Records from a data collection
* * *
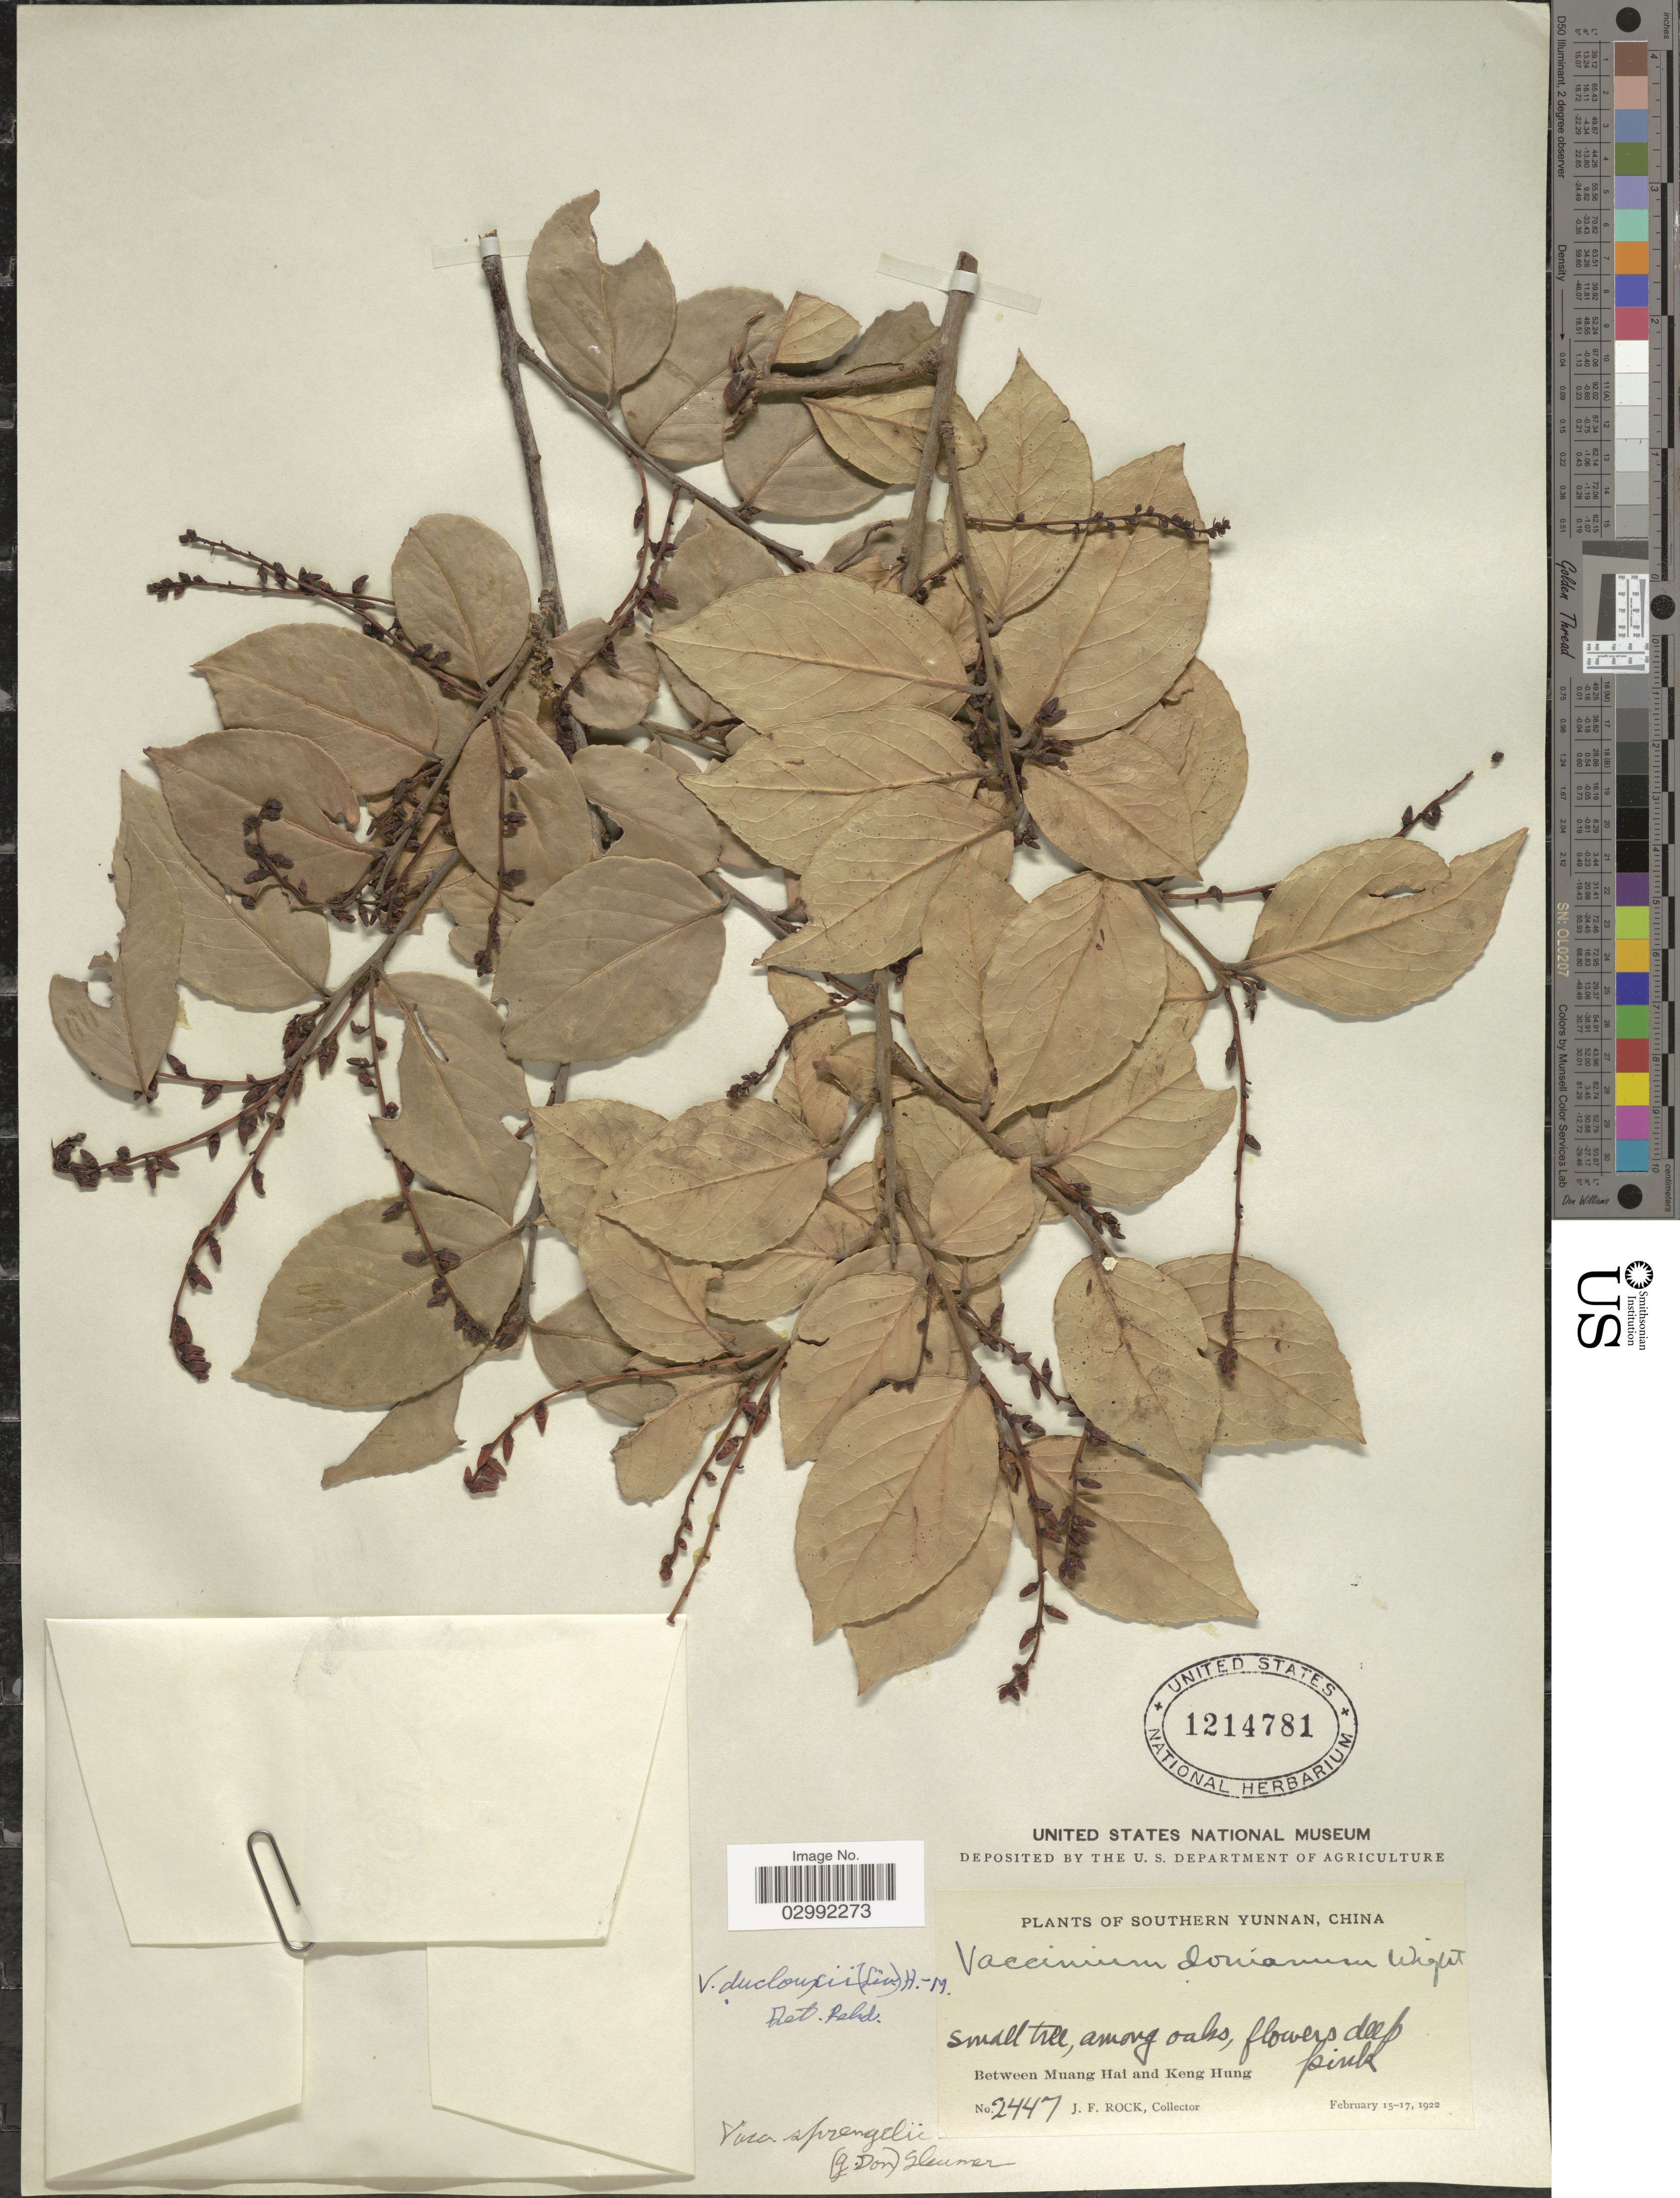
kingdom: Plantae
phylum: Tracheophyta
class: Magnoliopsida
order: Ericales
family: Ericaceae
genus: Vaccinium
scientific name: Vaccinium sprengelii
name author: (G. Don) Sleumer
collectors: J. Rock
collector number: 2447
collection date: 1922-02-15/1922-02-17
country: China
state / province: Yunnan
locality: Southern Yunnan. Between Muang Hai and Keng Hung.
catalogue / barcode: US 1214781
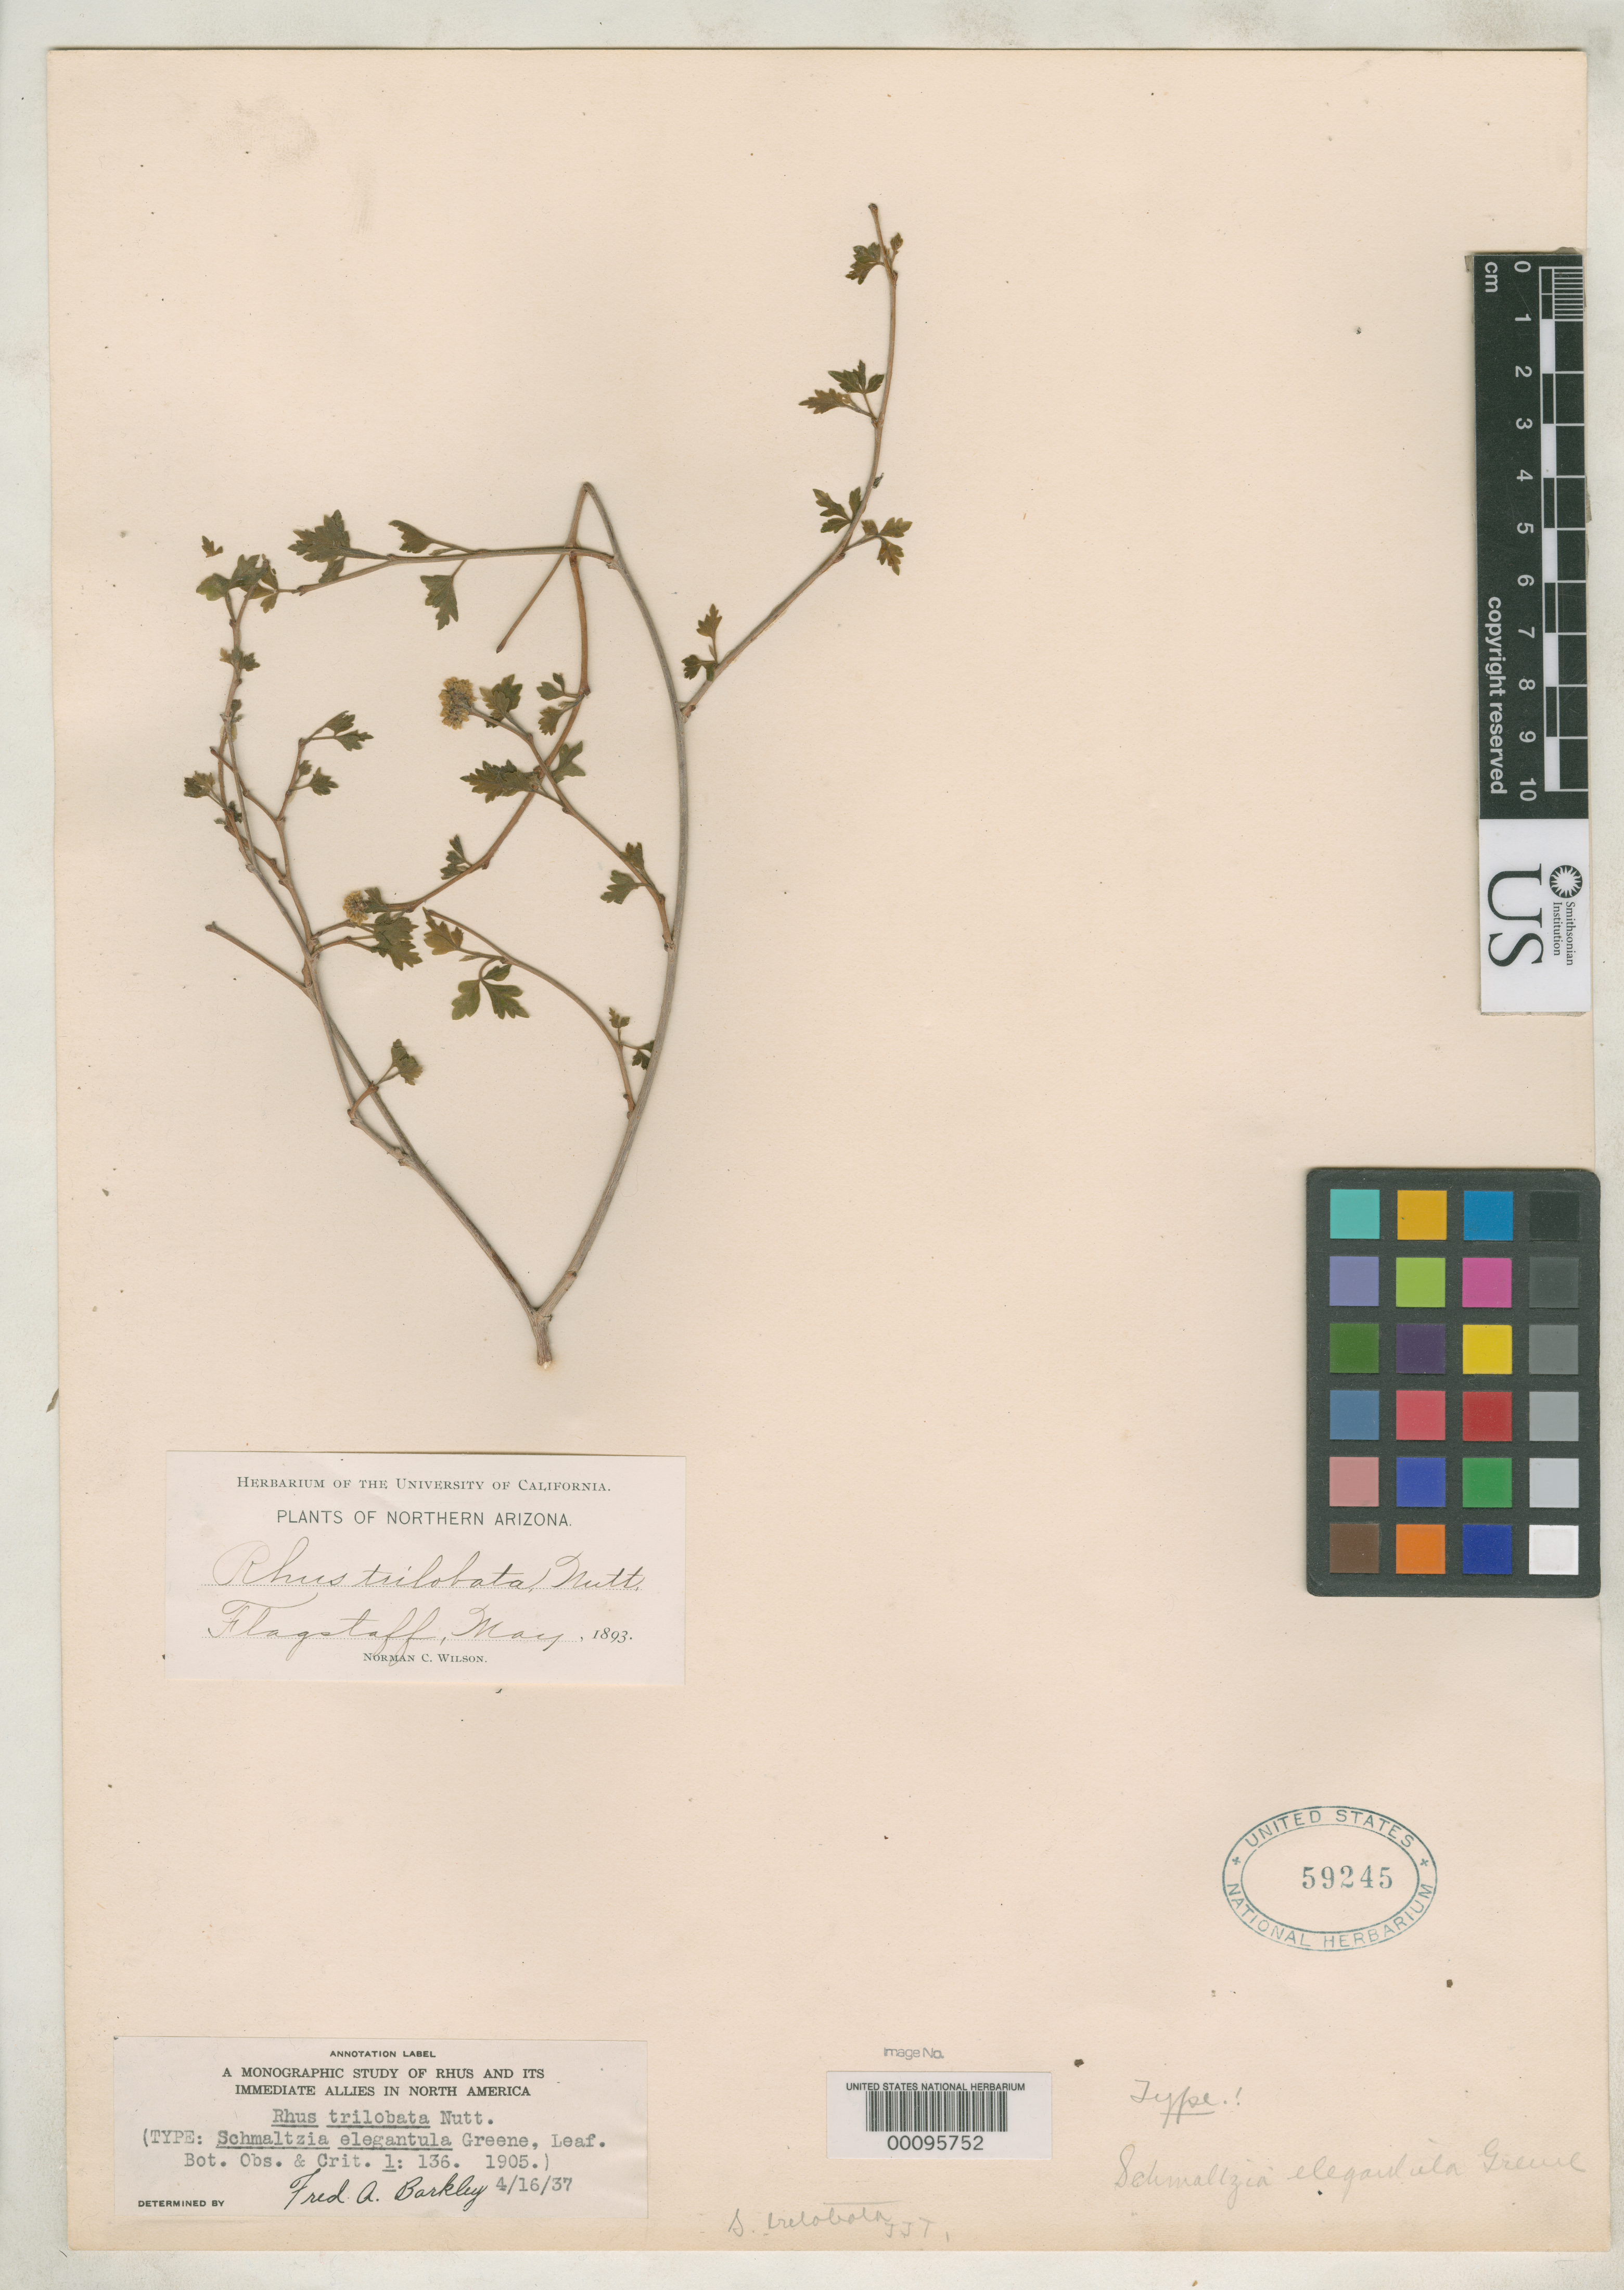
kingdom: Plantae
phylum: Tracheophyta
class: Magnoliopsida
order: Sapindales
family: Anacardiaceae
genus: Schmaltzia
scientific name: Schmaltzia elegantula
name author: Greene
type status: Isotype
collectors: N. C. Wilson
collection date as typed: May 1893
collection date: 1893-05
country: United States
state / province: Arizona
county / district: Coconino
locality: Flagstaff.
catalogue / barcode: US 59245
* * *
### Task brief
Output the lines from the start of the records through the line containing "catalogue / barcode: US 1214781", both ends included, as a JSON list of strings with one string per line and blank lines omitted. Leave the pictures out.

### Problem solution
[
  "kingdom: Plantae",
  "phylum: Tracheophyta",
  "class: Magnoliopsida",
  "order: Ericales",
  "family: Ericaceae",
  "genus: Vaccinium",
  "scientific name: Vaccinium sprengelii",
  "name author: (G. Don) Sleumer",
  "collectors: J. Rock",
  "collector number: 2447",
  "collection date: 1922-02-15/1922-02-17",
  "country: China",
  "state / province: Yunnan",
  "locality: Southern Yunnan. Between Muang Hai and Keng Hung.",
  "catalogue / barcode: US 1214781"
]